Are you a plotter or a panster?
I had no idea what this meant, but I had a suspicion that it was something naughty and as a young twenty something year-old, I was not going to answer.
But it turns out it isn’t something that’s naughty. It’s something that can make or break your writing.
Do you write with the entire plot sketched out in front of you on notecards pinned to a bulletin board above your desk? Is your storyboard covered in scribbles? Are you, in other words, a plotter?
Or do you have no idea where your story is going when you sit down to write, but you do have a fabulous opening line and you hope that is enough to carry the rest of the tale? Are you a pantser, writing by the seat of your pants?
I ran across this phrase in a novel by Jill Barnett called Sentimental Journey. Turns out pilots sometimes fly by how the seat feels against their butts. Well, I don’t know about you, but as I sit here at my desk, my butt is not feeling much from the seat other than it’s been a very long day, and my butt is tired.
But what I want to talk about is this. What if you’ve been trying to be one of these but you’re actually the other?
I started writing my first full length novel in law school. Mr. Zarr’s Civil Procedure class. Back row. Last seat against the wall. Anything I could do to get away from having to be actually in that class without leaving the room. During class, I was a panster. I had no idea where the story was going. I just let it go. And it sometimes got me in trouble when I would write a particularly juicy part and laugh out loud. This can draw stares in a Civil Procedure class.
My suggestion to you is to try the other side. When you are working out in a strength training program, you are advised to mix things up through out cycles in your work out program so your muscles do not get overused to the same activity. I think the same goes for writing.
Having been a panster for so long, my mind got overactive. I started having thoughts about scenes in the future and having nowhere to store them in my brain, I would sometimes lose them. So this is how I went from panster to plotter, and I hope the better for it.
First, I got a storyboard. It’s a huge whiteboard stuck to the wall covered in dry erase marker that smells better than it should.
Second, I got software to help me manage the bulk that is a novel. Ever finish a 90,000+ word manuscript in Word and wish you had shot yourself at word 49,999?
Allow me to suggest Scrivener. If you don’t know about Scrivener, you’re writing under a rock. (Which sounds very uncomfortable, so please get out from under it.) Scrivener is a great software platform that not only allows you split your manuscript into manageable parts, it also gives you areas for reference, cross referencing sections, document storage, and a compile feature that converts your document into an ebook platform ready document. Scrivener does more than I can discuss here, but you should check it out. You can download a free trial for 30 days of use. Trust me, it’s worth it.
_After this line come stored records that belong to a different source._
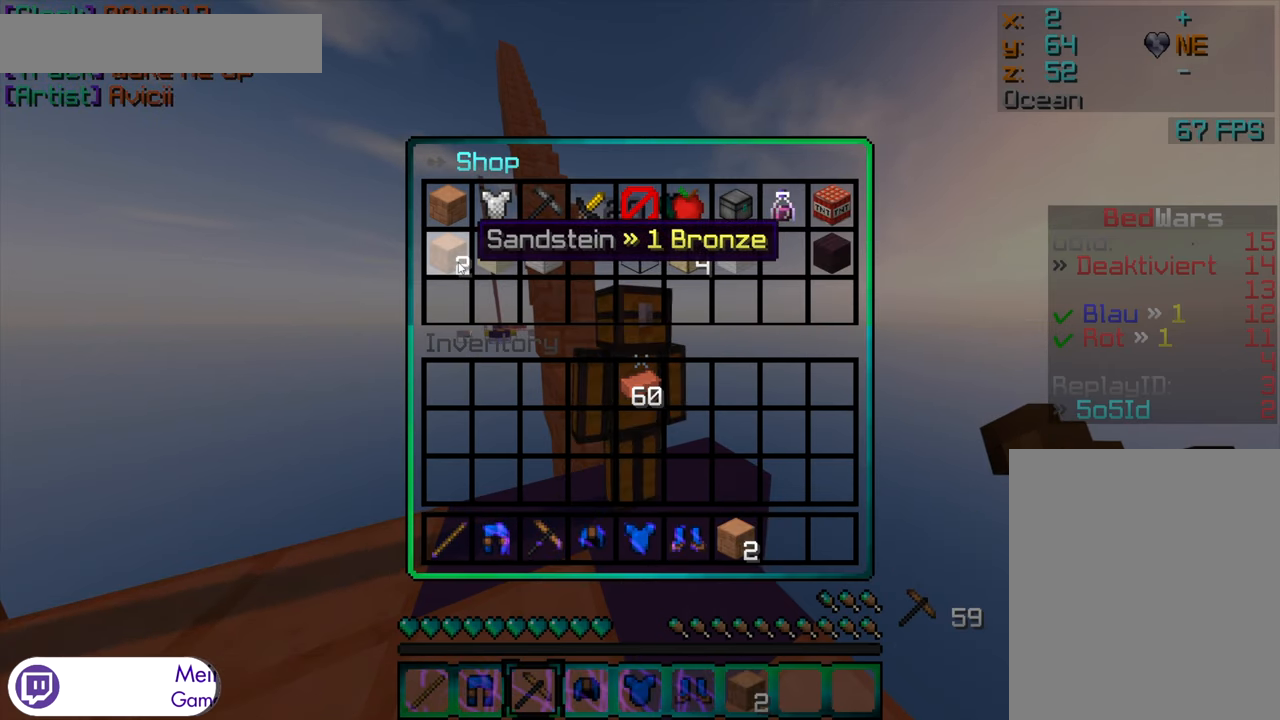
{"keys": [], "mouse": [], "events": [[67, "mouse_left", "down"], [167, "mouse_left", "up"]]}
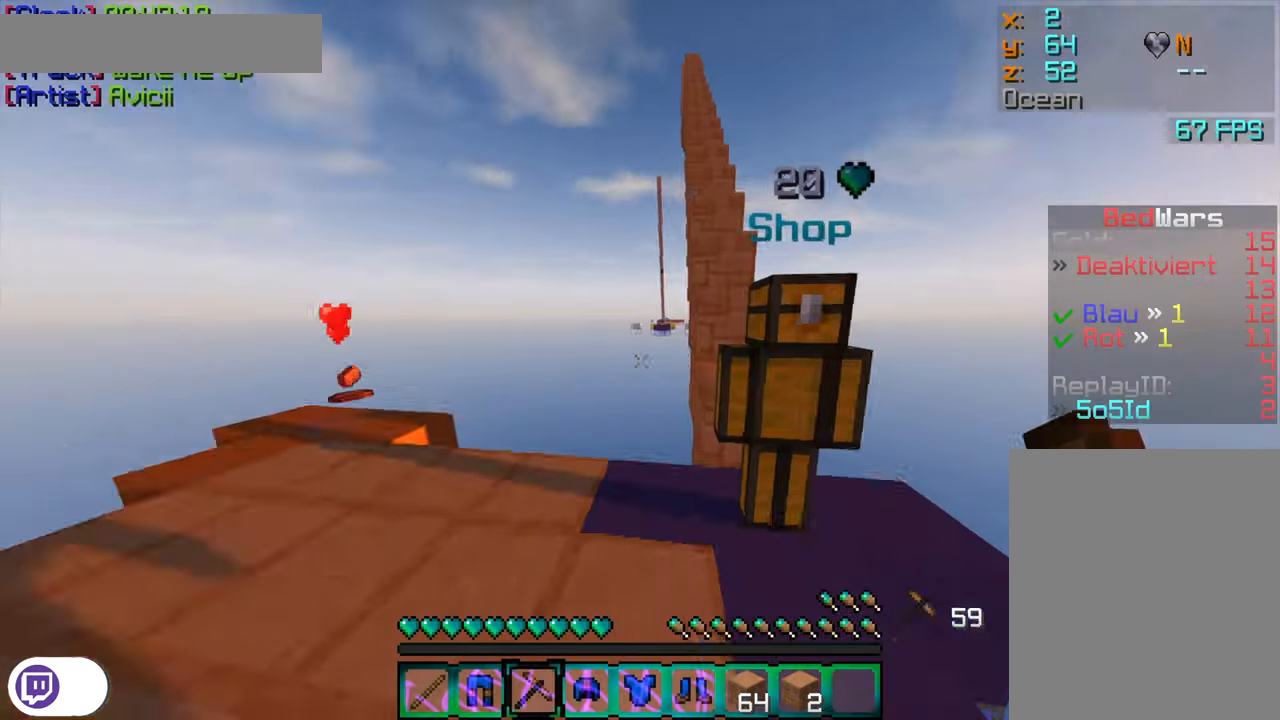
{"keys": [], "mouse": [], "events": []}
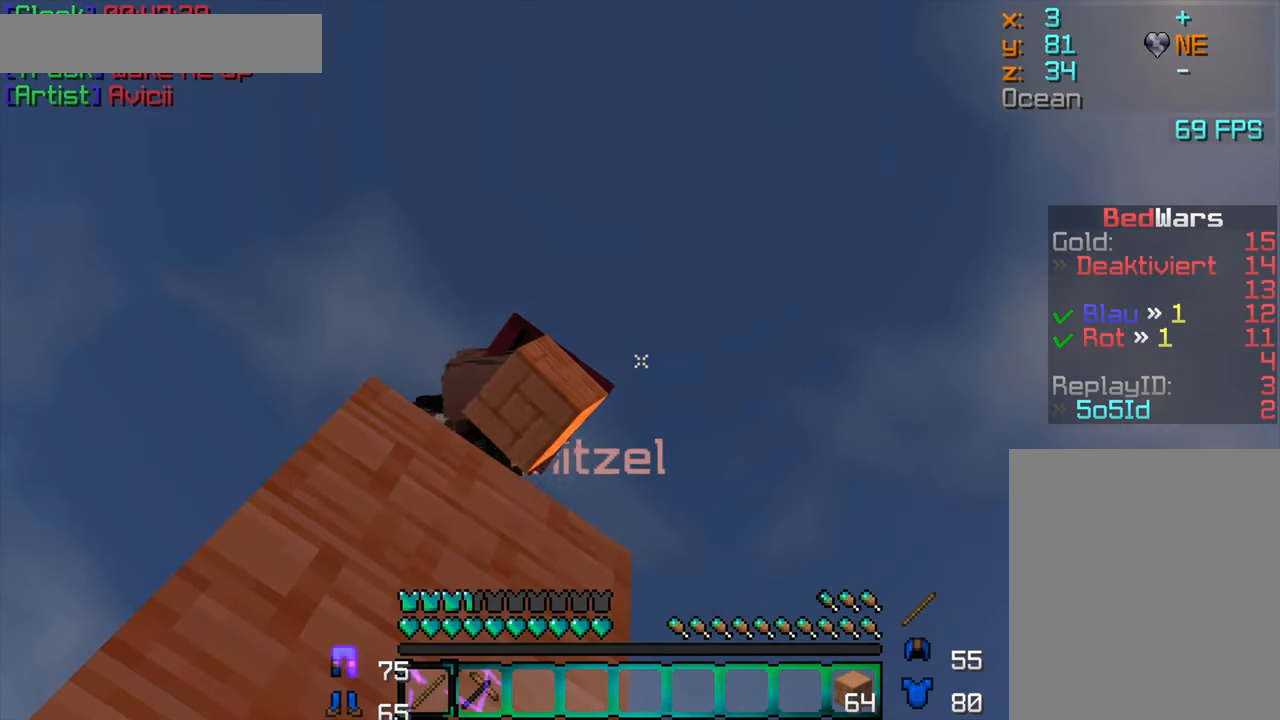
{"keys": [], "mouse": [], "events": []}
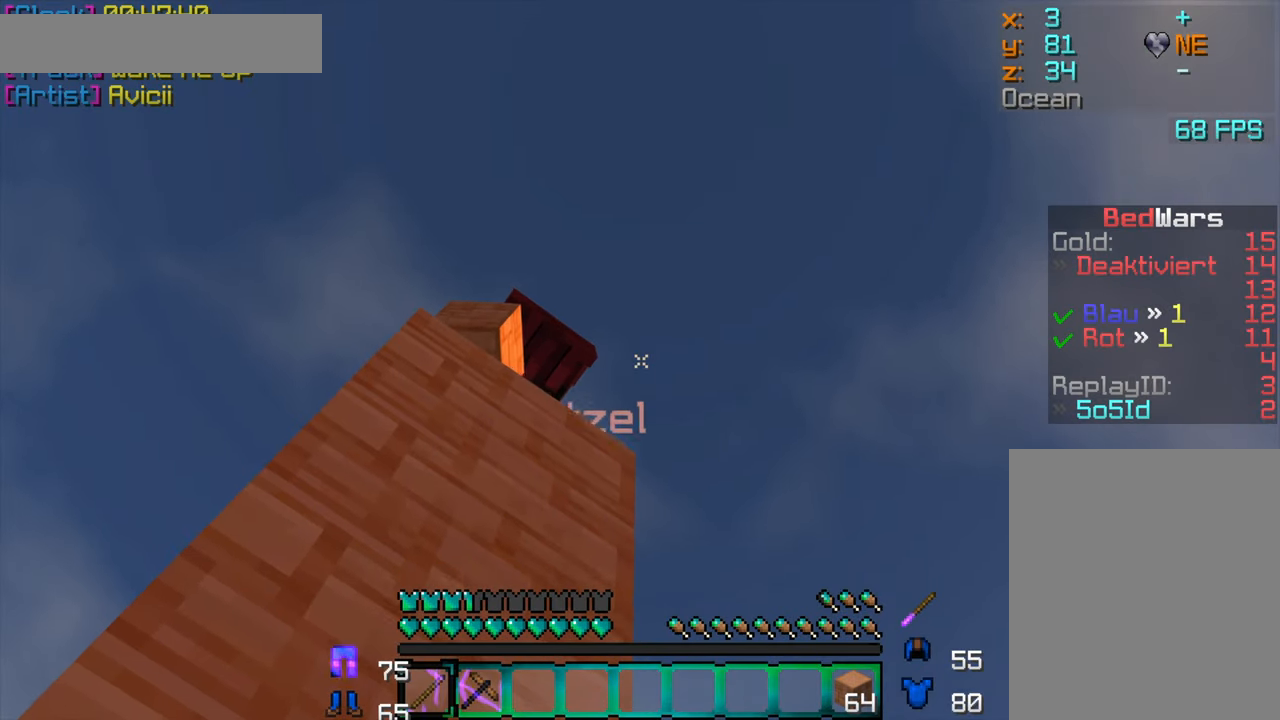
{"keys": ["d"], "mouse": [], "events": [[483, "d", "down"]]}
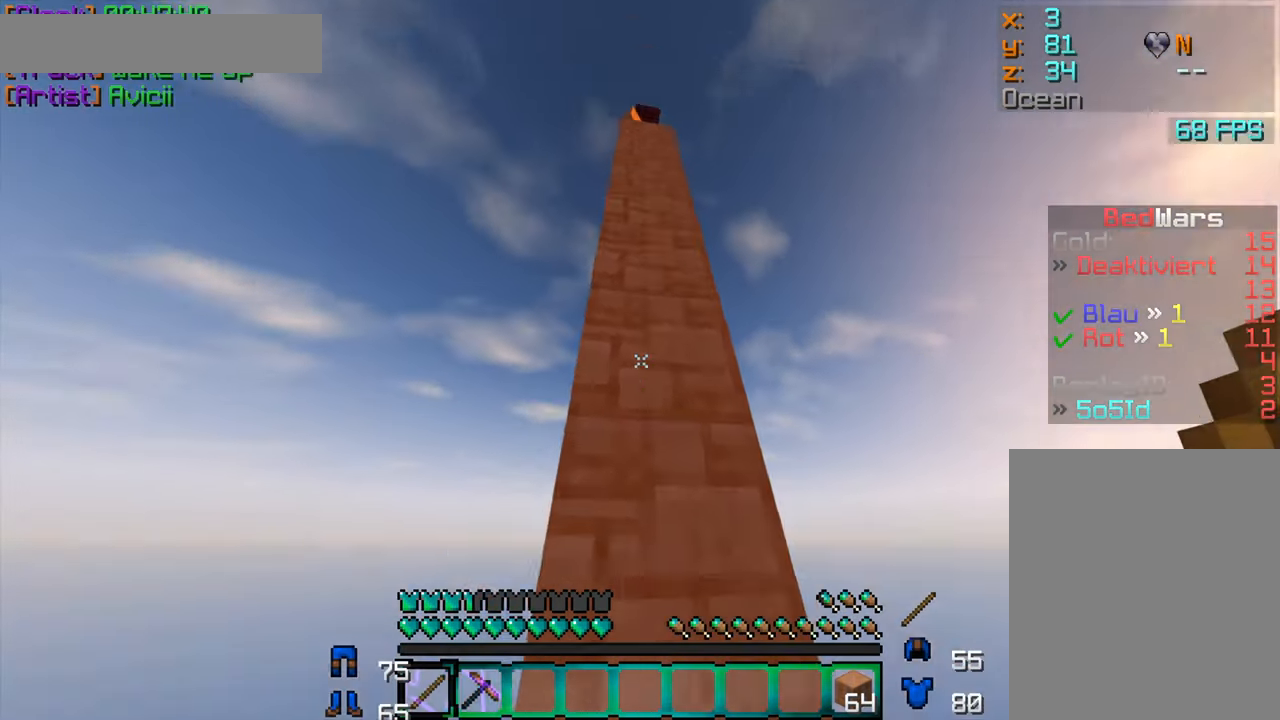
{"keys": ["w"], "mouse": ["left"], "events": [[66, "d", "up"], [83, "mouse_left", "down"], [433, "w", "down"]]}
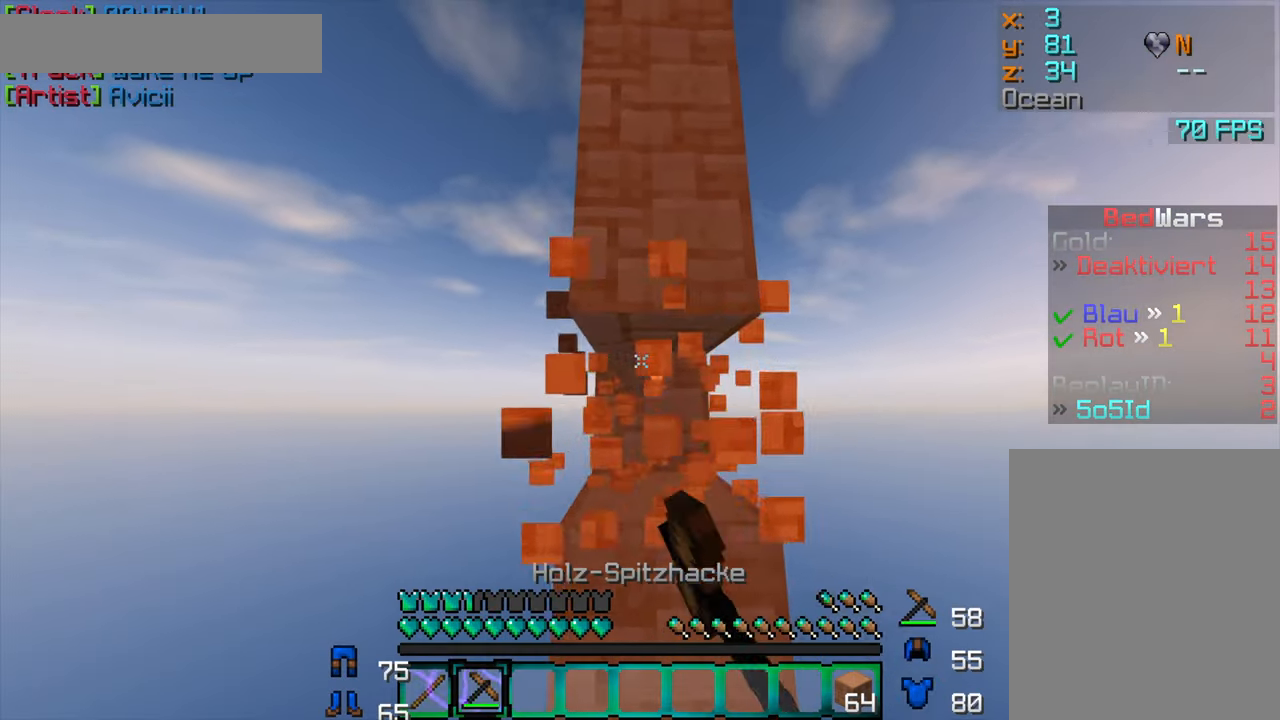
{"keys": ["d", "w"], "mouse": [], "events": [[166, "w", "up"], [250, "mouse_left", "up"], [266, "d", "down"], [366, "mouse_left", "down"], [433, "mouse_left", "up"], [433, "w", "down"]]}
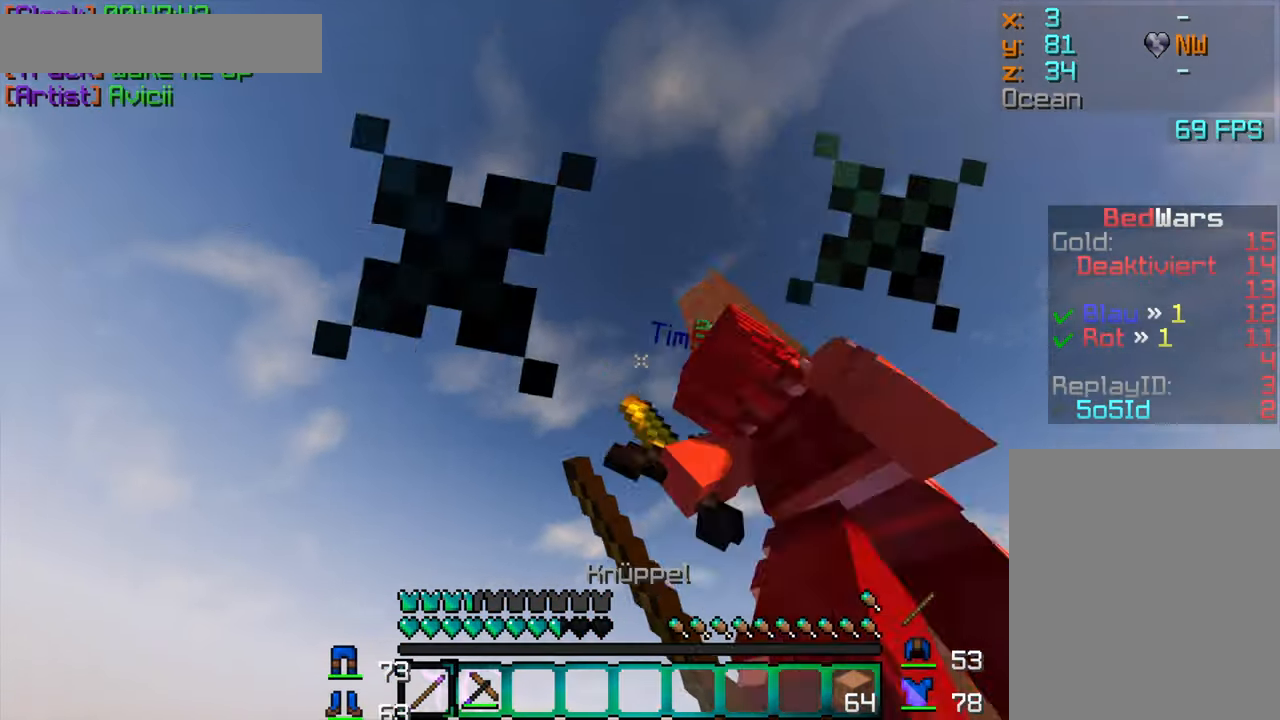
{"keys": ["a", "d", "w"], "mouse": [], "events": [[16, "d", "up"], [16, "mouse_left", "down"], [100, "mouse_left", "up"], [116, "a", "down"], [133, "mouse_left", "down"], [216, "mouse_left", "up"], [283, "mouse_left", "down"], [300, "a", "up"], [366, "d", "down"], [366, "mouse_left", "up"], [433, "mouse_left", "down"], [483, "a", "down"], [500, "mouse_left", "up"]]}
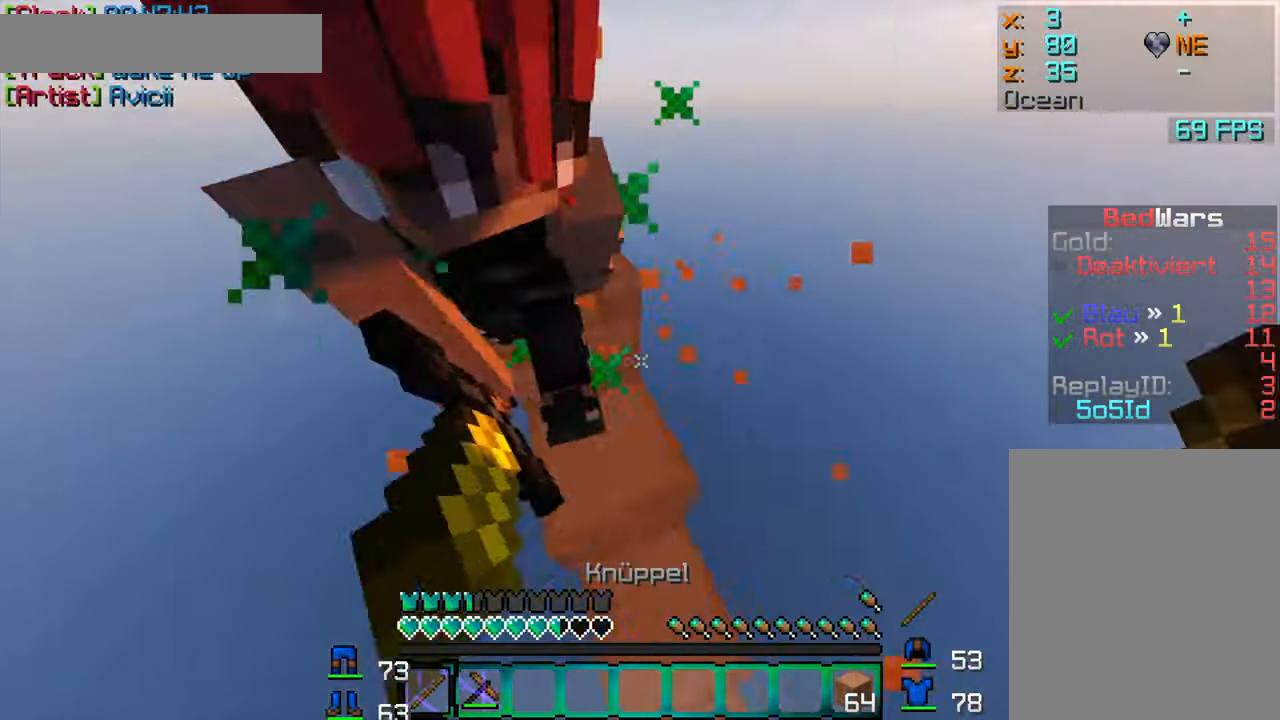
{"keys": ["a", "w"], "mouse": [], "events": [[50, "a", "up"], [83, "mouse_left", "down"], [166, "mouse_left", "up"], [233, "mouse_left", "down"], [300, "mouse_left", "up"], [366, "a", "down"], [383, "mouse_left", "down"], [416, "d", "up"], [466, "mouse_left", "up"]]}
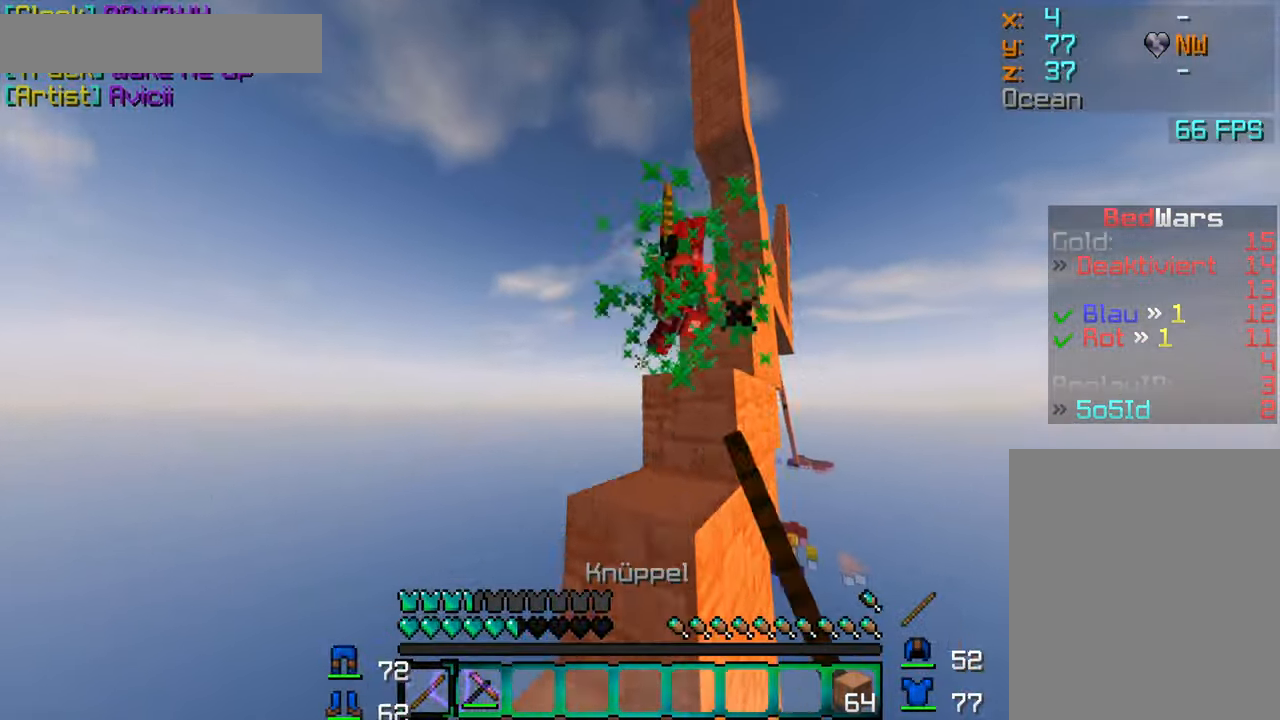
{"keys": ["w"], "mouse": ["left"], "events": [[33, "mouse_left", "down"], [100, "mouse_left", "up"], [166, "mouse_left", "down"], [250, "mouse_left", "up"], [316, "mouse_left", "down"], [400, "mouse_left", "up"], [450, "a", "up"], [466, "mouse_left", "down"]]}
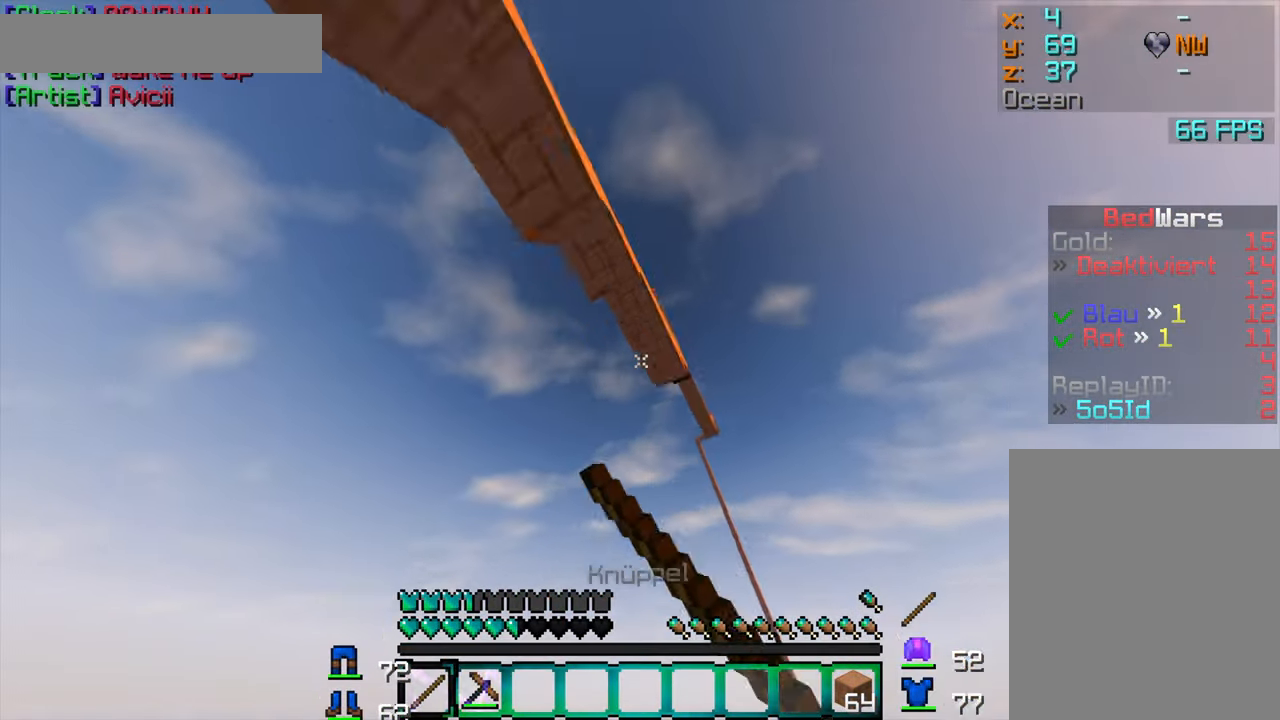
{"keys": [], "mouse": [], "events": [[66, "mouse_left", "up"], [83, "w", "up"], [116, "mouse_left", "down"], [216, "mouse_left", "up"], [266, "mouse_left", "down"], [383, "mouse_left", "up"]]}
Third, I read what other people did. Check out blogs. See what other authors are doing. I recommend Inara Scott and Sarra Cannon. These authors have been in the trenches of self-publishing. Why not learn from them?
If you can’t take the plunge just yet and change up your writing style, I at least recommend that you think about it. With the right tools, you can go from fabulous opening line to jaw dropping ending. And when you get to the space in between, you’ll remember those kick ass scenes you thought of before the awesome opening line was even written down. And you’ll name a character after me in honor of my brilliance. Well, maybe not, but that would be cool.